* _EXTRACT_
══════════

The weighting procedure utilizes a group of experts, the authors of the study and researchers not belonging to the research group of the SCIENCE project, using a fuzzy simple additive weighting model (FSAW) to weight the main rock instability-related variables [27]. The group of experts specialize in topics related mainly to engineering geology and the stability of rock and soil formations as well as the development of susceptible and hazardous models. The FSAW model has four distinctive phases: (i) establishment of the group of experts, (ii) determining the reliability of each expert (in our case, each expert had the same reliability), (iii) weighting each variable using the linguistic classification scheme and calculating the aggregated fuzzy weights of each variable, and (iv) defuzzification of the weights of each variable. In order to capture the importance of each variable using fuzzy logic, a set of a five-level linguistic variables (very low importance, low importance, moderate importance, high importance, and very high importance) were expressed via the trapezoidal fuzzy numbers [44,45] Equation (2) (

Table 1. Linguistic variable, crisp and fuzzy numbers for the importance weight.

Linguistic Variable	Crisp Numbers	Fuzzy Number
Very low importance	1	(0, 0, 0, 3)
Low importance	2	(0, 3, 3, 5)
Moderate importance	3	(3, 5, 5, 7)
High importance	4	(5, 7, 7, 10)
Very High Importance	5	(7, 10, 10, 10)

):

$${\displaystyle \tilde{W}}=\left(a,b,c,d\right)$$

(2)

The aggregated fuzzy variable weight for the ith variable is estimated by the following Equations (3)–(8):

$${{\displaystyle \tilde{W}}}_i=\left(a_i,b_i,c_i,d_i\right)$$

(3)

where k the number of experts and

$$a_i=\sum _{e-1}^k{r}_{ei}{a}_{ei}$$

(4)

$$b_i=\sum _{e-1}^k{r}_{ei}{b}_{ei}$$

(5)

$$c_i=\sum _{e-1}^k{r_{ei}c}_{ei}$$

(6)

$$d_i=\sum _{e-1}^k{r_{ei}d}_{ei}$$

(7)

The reliability of each expert which is the same for all and is estimated as follows:

$$r_{ei}=\frac{w_{ei}}{\sum _{i=1}^k{w}_{ei}}$$

(8)

The next phase involves the defuzzification of the aggregated fuzzy variable weight according to the centroid method Equation (9) [19]:

$$w_c=\frac{c^2+d^2+cd-a^2-b^2-ab}{3\times \left(c+d-a-b\right)}$$

(9)

3.4. Construction of the Rock Instability Model

The construction of the RIM and the Rock Instability map was achieved by combining all the weighted parameters according to the following equation and the usage of a geoprocessing tool for performing raster analysis in Equation (10) [29]:

$$RIi=\sum _{i=1}^n{w}^i{riv}^i$$

(10)

where n is the number of the rock-instability-related parameters riv, and wⁱ the overall weight of the ith variable, respectively.

The higher the membership value, the more susceptible is the terrain unit to the occurrence of rock instability issues and vice versa. The final Risk Instability map was classified using a five-level classification scheme, namely the following: Very Low Rock Instability (VLRI), Low Rock Instability (LRI), Moderate Rock Instability (MRI), High Rock Instability (HRI), and Very High Rock Instability (VHRI), using the natural break method for the determination of the class intervals [46].

══════════

* _GIVEN MATERIAL_
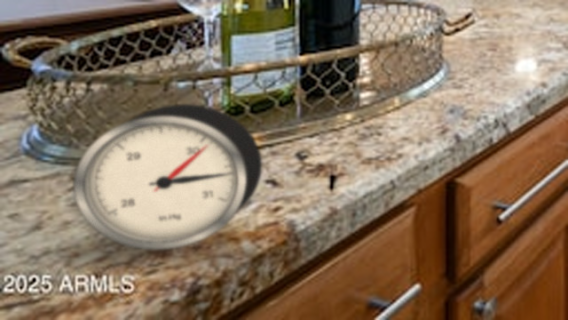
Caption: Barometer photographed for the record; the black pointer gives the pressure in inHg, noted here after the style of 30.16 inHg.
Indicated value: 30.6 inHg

══════════

* _WHAT THIS EXERCISE ASKS_
(1) Write out the rock instability passage from "Table 1. Linguistic" up to and including "10, 10, 10)".
(2) Pick up the rock instability passage after its final sentence and carry it forward.

* _OUTPUTS FOR THE TASKS_
(1)
Table 1. Linguistic variable, crisp and fuzzy numbers for the importance weight.

Linguistic Variable	Crisp Numbers	Fuzzy Number
Very low importance	1	(0, 0, 0, 3)
Low importance	2	(0, 3, 3, 5)
Moderate importance	3	(3, 5, 5, 7)
High importance	4	(5, 7, 7, 10)
Very High Importance	5	(7, 10, 10, 10)

(2)
3.5. Validation

The validation process was performed by comparing the produced Rock Instability Index map with fieldwork, previous studies, and the results of the satellite data processing phase. Extensive fieldwork and previous studies were means for validating the results produced by the RIM, using a three-level descriptive prognostic indicator scheme (low, moderate, high), depending on the comparison of the extent of coverage of the areas characterized by high and very high instability and the extent of observed instabilities. The location of implemented mitigation measures and consolidation works, along with the results of the satellite data analysis, were used to discuss further the results of the RIM outputs.

4. Results

Lithology, slope angle and density of surface runoff elements, and orientation of the stratigraphy of the geological formation in relation to the orientation of slope have been identified by the group of experts as the most significant variables with the FSAW method assigning a defuzzified value equal to 8.722, 7.889, and 6.166, respectively. Density of discontinuities and density of faults followed (5.778) (

Table 2. Instability-related variables and importance weight (crisp values).

Instability Related Variables	Expert A	Expert B	Expert C	Expert D	Expert E	Expert F	Defuzzified Values
Density of surface runoff elements	3	4	3	3	4	4	6.166
Slope Angle	4	5	4	4	5	4	7.889
Density of discontinuities	3	4	4	3	3	3	5.778
Lithology	5	4	5	5	5	5	8.722
Density of faults	3	3	3	4	4	3	5.778
Orientation of the stratigraphy of the geological formations	3	4	3	4	4	3	6.166

).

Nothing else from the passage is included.